心疾患について考える公開講座「心臓フロンティア~心不全ゼロの未来へ~」
心臓の健康に関心を高める8月10日の「健康ハートの日」を前に、心疾患について考える公開講座「心臓フロンティア~心不全ゼロの未来へ~」(主催:アストラゼネカ株式会社)が7月30日、大阪・関西万博会場の英国パビリオンで開かれました。ゲストに俳優・フィギュアスケーターの本田望結さんが登場。心疾患の治療・研究に携わる循環器の専門医らとともに、心不全の正しい知識や未来の医療の可能性について語り合いました。講座の様子をレポートします。(取材・文:宇都古舞 写真提供:アストラゼネカ)

大事なのは「体の変化に気付くこと」

まず、一般社団法人日本循環器協会代表理事で国際医療福祉大学・東京大学教授の小室一成さんが、心不全という病気について解説。

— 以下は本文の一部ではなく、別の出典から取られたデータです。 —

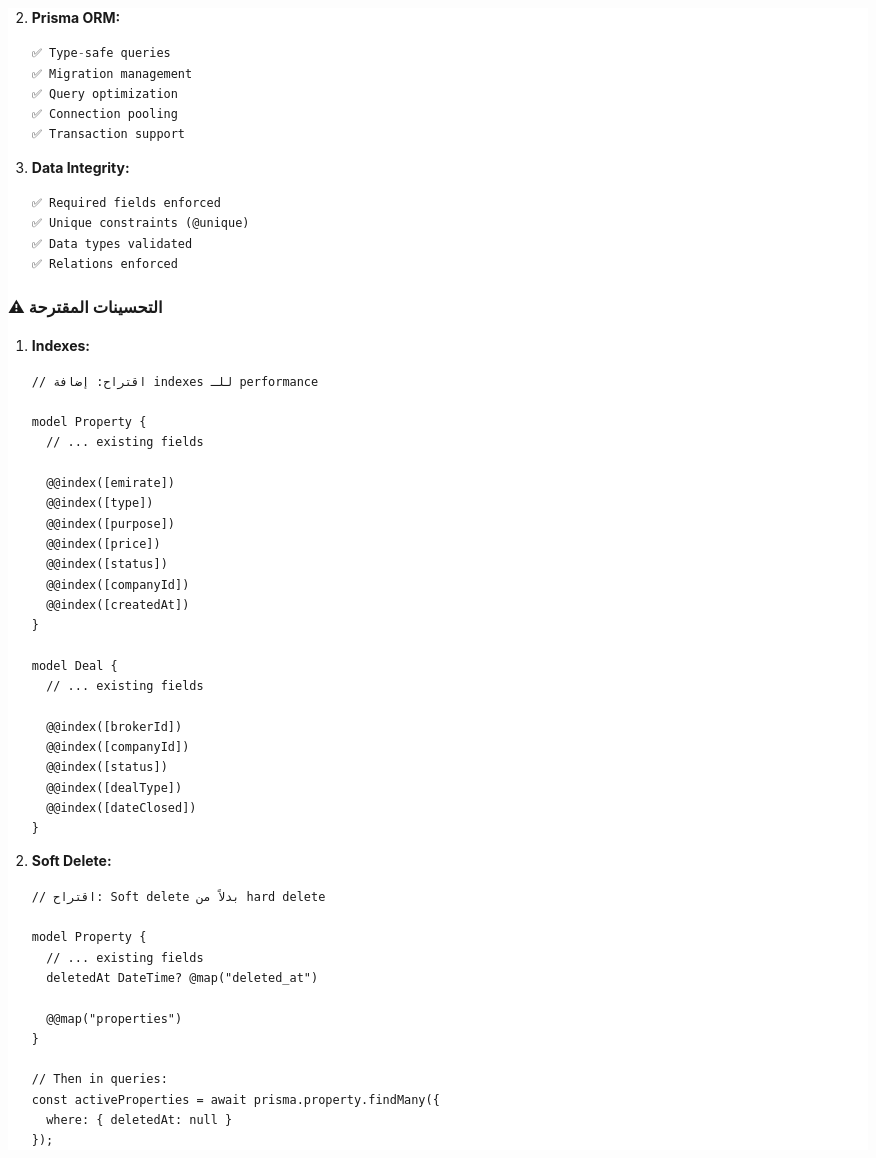 2. **Prisma ORM:**
   ```javascript
   ✅ Type-safe queries
   ✅ Migration management
   ✅ Query optimization
   ✅ Connection pooling
   ✅ Transaction support
   ```

3. **Data Integrity:**
   ```prisma
   ✅ Required fields enforced
   ✅ Unique constraints (@unique)
   ✅ Data types validated
   ✅ Relations enforced
   ```

### ⚠️ التحسينات المقترحة

1. **Indexes:**
   ```prisma
   // اقتراح: إضافة indexes للـ performance
   
   model Property {
     // ... existing fields
     
     @@index([emirate])
     @@index([type])
     @@index([purpose])
     @@index([price])
     @@index([status])
     @@index([companyId])
     @@index([createdAt])
   }
   
   model Deal {
     // ... existing fields
     
     @@index([brokerId])
     @@index([companyId])
     @@index([status])
     @@index([dealType])
     @@index([dateClosed])
   }
   ```

2. **Soft Delete:**
   ```prisma
   // اقتراح: Soft delete بدلاً من hard delete
   
   model Property {
     // ... existing fields
     deletedAt DateTime? @map("deleted_at")
     
     @@map("properties")
   }
   
   // Then in queries:
   const activeProperties = await prisma.property.findMany({
     where: { deletedAt: null }
   });
   ```
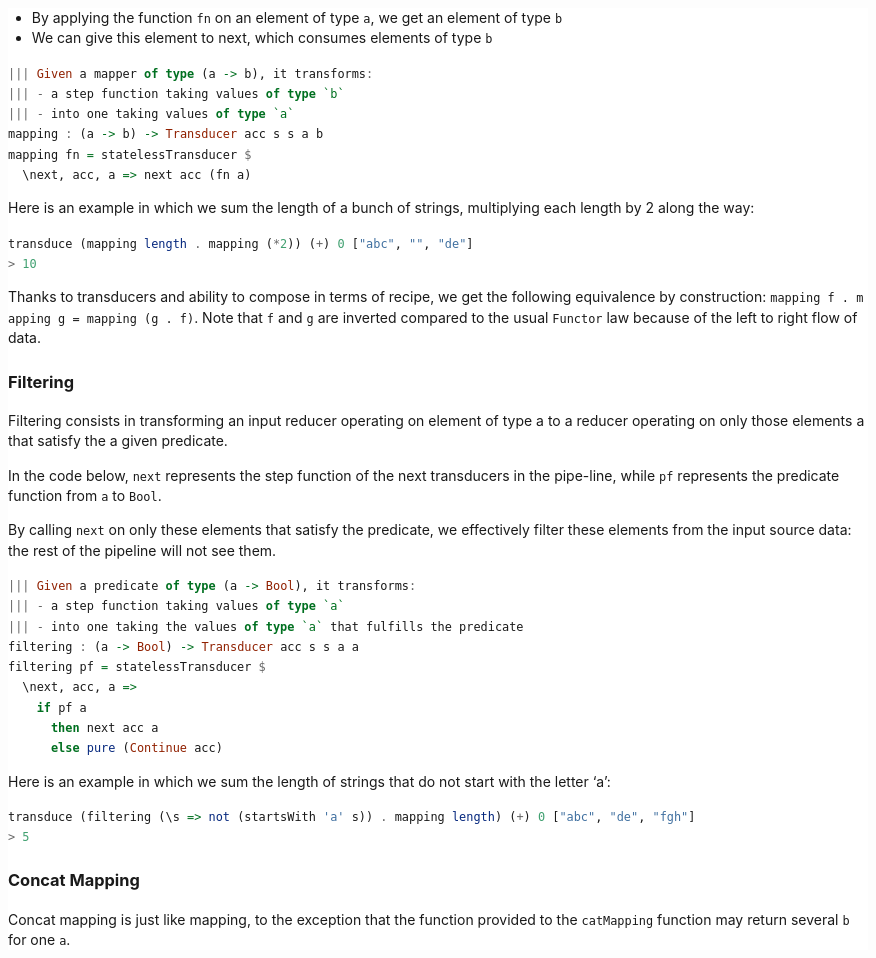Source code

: * By applying the function `fn` on an element of type `a`, we get an element of type `b`
* We can give this element to next, which consumes elements of type `b`

```haskell
||| Given a mapper of type (a -> b), it transforms:
||| - a step function taking values of type `b`
||| - into one taking values of type `a`
mapping : (a -> b) -> Transducer acc s s a b
mapping fn = statelessTransducer $
  \next, acc, a => next acc (fn a)
```

Here is an example in which we sum the length of a bunch of strings, multiplying each length by 2 along the way:

```haskell
transduce (mapping length . mapping (*2)) (+) 0 ["abc", "", "de"]
> 10
```

Thanks to transducers and ability to compose in terms of recipe, we get the following equivalence by construction: `mapping f . mapping g = mapping (g . f)`. Note that `f` and `g` are inverted compared to the usual `Functor` law because of the left to right flow of data.

### Filtering

Filtering consists in transforming an input reducer operating on element of type a to a reducer operating on only those elements a that satisfy the a given predicate.

In the code below, `next` represents the step function of the next transducers in the pipe-line, while `pf` represents the predicate function from `a` to `Bool`.

By calling `next` on only these elements that satisfy the predicate, we effectively filter these elements from the input source data: the rest of the pipeline will not see them.

```haskell
||| Given a predicate of type (a -> Bool), it transforms:
||| - a step function taking values of type `a`
||| - into one taking the values of type `a` that fulfills the predicate
filtering : (a -> Bool) -> Transducer acc s s a a
filtering pf = statelessTransducer $
  \next, acc, a =>
    if pf a
      then next acc a
      else pure (Continue acc)
```

Here is an example in which we sum the length of strings that do not start with the letter ‘a’:

```haskell
transduce (filtering (\s => not (startsWith 'a' s)) . mapping length) (+) 0 ["abc", "de", "fgh"]
> 5
```

### Concat Mapping

Concat mapping is just like mapping, to the exception that the function provided to the `catMapping` function may return several `b` for one `a`.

厚生労働省の2024年人口動態調査によると、がんに次いで日本人の死因の第2位となっているのが心疾患。心疾患の中でも特に「心不全」は死亡者が最も多く、高齢化が進む日本では、さらなる増加が予想されています。

心不全は「心臓が悪いために息切れやむくみが起こり、それがだんだん悪くなって生命を縮める病気」(小室さん)とのこと。患者は約130万人いるとされ、病気後の生存率はがんよりも低いといいます。入院患者数も年々増加しており、小室さんは「まさに心不全パンデミックが起こっている」と警告します。

そんな心不全が疑われる主な症状は「寝ていると息苦しい」「坂道や階段で息切れが起こる」「足のむくみ・体重増加」などの変化が起こったとき。これらの変化は気付きにくいといいます。小室さんは「変化が少しでも表れたら医師に相談してほしい。年のせいで起こっていると思い込まないで」と呼びかけました。

また、「心不全は予防ができる」としたうえで、心不全にいち早く気付くための医療のあり方についても紹介されました。近年研究が進められているのが、AIの活用です。

「AIによる心電図診断など、AIが解析して心不全かどうかが分かる時代になっています。AIに頼り切るのではなく、参考にすればよいのです」と、AIと医療の付き合い方について述べました。